→ PROBLEM STATEMENT:
Write out the notes below on Garrett's early life and formative ideas in full, word for word.

→ PASSAGE TO READ:
==========
Early Life and Formative Ideas

  • Growing up in Dallas gave Garrett an infrastructure-positive mindset

    • Dallas was constantly upgrading — first to have fiber, always building — which taught him that infrastructure deployment is a people problem, not a technological one
    • This contrasted with coastal cities where old infrastructure makes everything feel impossibly hard
    • Dallas is a corporate city, not a startup city — it attracts people who want stable jobs to raise families, not risk-takers
    • There’s no incentive structure for entrepreneurship there, despite having cheap living costs, great infrastructure, and lots of money
  • Garrett was a natural entrepreneur from childhood, even without the vocabulary for it

    • In middle school (age 10–11), he emailed Starbucks, McDonald’s, and Chick-fil-A pitching a geofenced pre-ordering system for drive-thrus — his compensation ask was “Starbucks for life”
==========
Skeletal landmark data
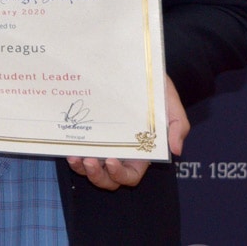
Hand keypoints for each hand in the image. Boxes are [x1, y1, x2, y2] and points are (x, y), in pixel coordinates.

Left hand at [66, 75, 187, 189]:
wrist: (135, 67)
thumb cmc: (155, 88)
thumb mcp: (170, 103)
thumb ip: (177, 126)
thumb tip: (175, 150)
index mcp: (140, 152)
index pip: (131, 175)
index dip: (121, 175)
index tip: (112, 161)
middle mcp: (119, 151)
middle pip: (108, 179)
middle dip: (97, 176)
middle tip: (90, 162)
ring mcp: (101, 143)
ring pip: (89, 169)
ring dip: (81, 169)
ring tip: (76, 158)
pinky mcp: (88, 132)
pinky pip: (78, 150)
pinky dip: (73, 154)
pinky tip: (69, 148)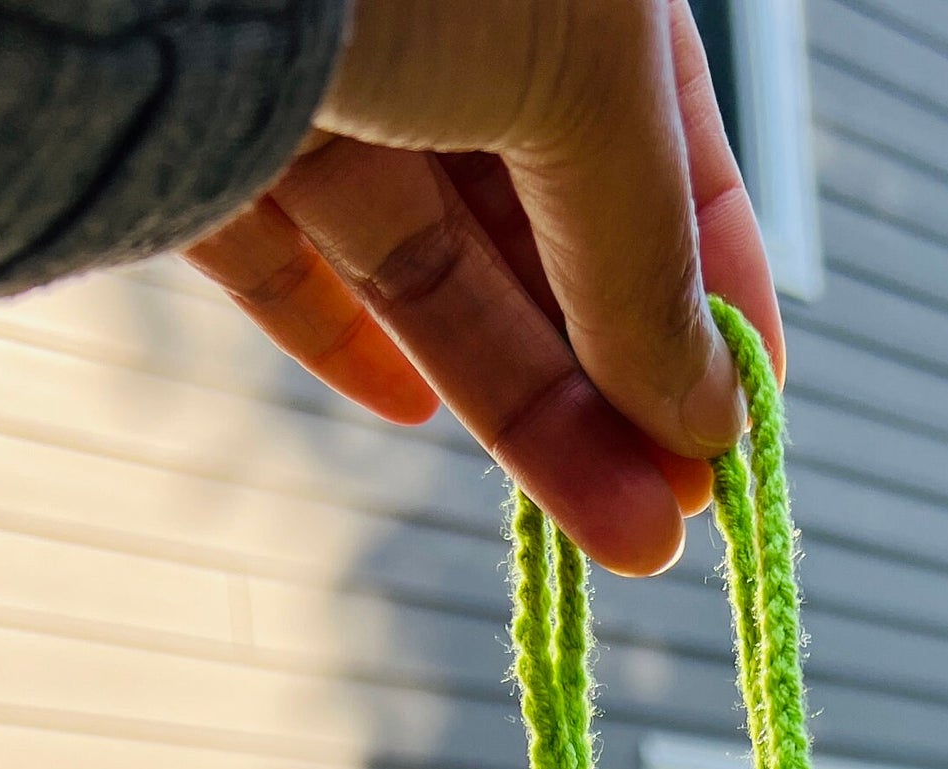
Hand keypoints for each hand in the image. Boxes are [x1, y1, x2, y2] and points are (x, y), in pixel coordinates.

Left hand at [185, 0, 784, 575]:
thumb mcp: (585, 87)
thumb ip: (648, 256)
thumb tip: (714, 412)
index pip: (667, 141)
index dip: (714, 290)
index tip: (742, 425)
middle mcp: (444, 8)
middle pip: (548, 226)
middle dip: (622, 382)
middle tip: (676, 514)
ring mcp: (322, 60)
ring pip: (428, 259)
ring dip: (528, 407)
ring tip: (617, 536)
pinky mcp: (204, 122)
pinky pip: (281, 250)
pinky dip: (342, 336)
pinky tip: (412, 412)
==========
→ SOLVED EXERCISE:
Early Life and Formative Ideas

  • Growing up in Dallas gave Garrett an infrastructure-positive mindset

    • Dallas was constantly upgrading — first to have fiber, always building — which taught him that infrastructure deployment is a people problem, not a technological one
    • This contrasted with coastal cities where old infrastructure makes everything feel impossibly hard
    • Dallas is a corporate city, not a startup city — it attracts people who want stable jobs to raise families, not risk-takers
    • There’s no incentive structure for entrepreneurship there, despite having cheap living costs, great infrastructure, and lots of money
  • Garrett was a natural entrepreneur from childhood, even without the vocabulary for it

    • In middle school (age 10–11), he emailed Starbucks, McDonald’s, and Chick-fil-A pitching a geofenced pre-ordering system for drive-thrus — his compensation ask was “Starbucks for life”